Pour Cathrine Mathey, psychologue du travail et spécialiste de la conception de stratégies face aux risques psychosociaux, il est important de rappeler que le burn-out s’apparente à un risque psycho-social (RPS). Pour rappel, les RPS sont induits par l’activité professionnelle (le contexte, l'organisation du travail, les relations hiérarchiques et entre pairs au travail) et ont des répercussions sur la santé physique, mentale et émotionnelle des employé·es.

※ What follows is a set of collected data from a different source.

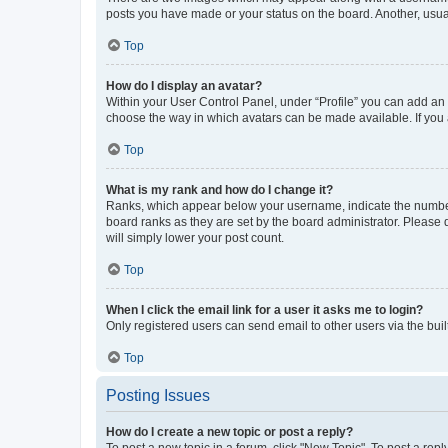
posts you have made or your status on the board. Another, usual
Top
How do I display an avatar?
Within your User Control Panel, under “Profile” you can add an a
choose the way in which avatars can be made available. If you a
Top
What is my rank and how do I change it?
Ranks, which appear below your username, indicate the number o
board ranks as they are set by the board administrator. Please 
will simply lower your post count.
Top
When I click the email link for a user it asks me to login?
Only registered users can send email to other users via the buil
Top
Posting Issues
How do I create a new topic or post a reply?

Il y a donc une composante organisationnelle forte dans le burn-out, mais également une dimension individuelle. Or, dans les faits, on soigne encore majoritairement le burn-out au niveau individuel, sans toujours traiter les causes systémiques qui l'ont rendu possible. Un peu comme remettre quelqu'un sur pied pour le renvoyer ensuite sur le même terrain miné.
Un monde qui nous épuise ?
Notre monde contemporain est un terrain fertile pour l'épuisement : injonctions contradictoires, éco-anxiété, hyperconnexion permanente, obsession de la croissance, complexité des organisations, multiplication des rôles à tenir (professionnels, parentaux, citoyenneté exemplaire, sportif·ve et gourmet éco-responsable, si possible).
Ajoutez à cela l’omniprésence des réseaux sociaux, les mauvaises nouvelles en continu, la perte de sens au travail, et vous obtenez une recette parfaite pour imploser. Le tout sans même s'en rendre compte, puisque l'épuisement s'installe souvent à bas bruit.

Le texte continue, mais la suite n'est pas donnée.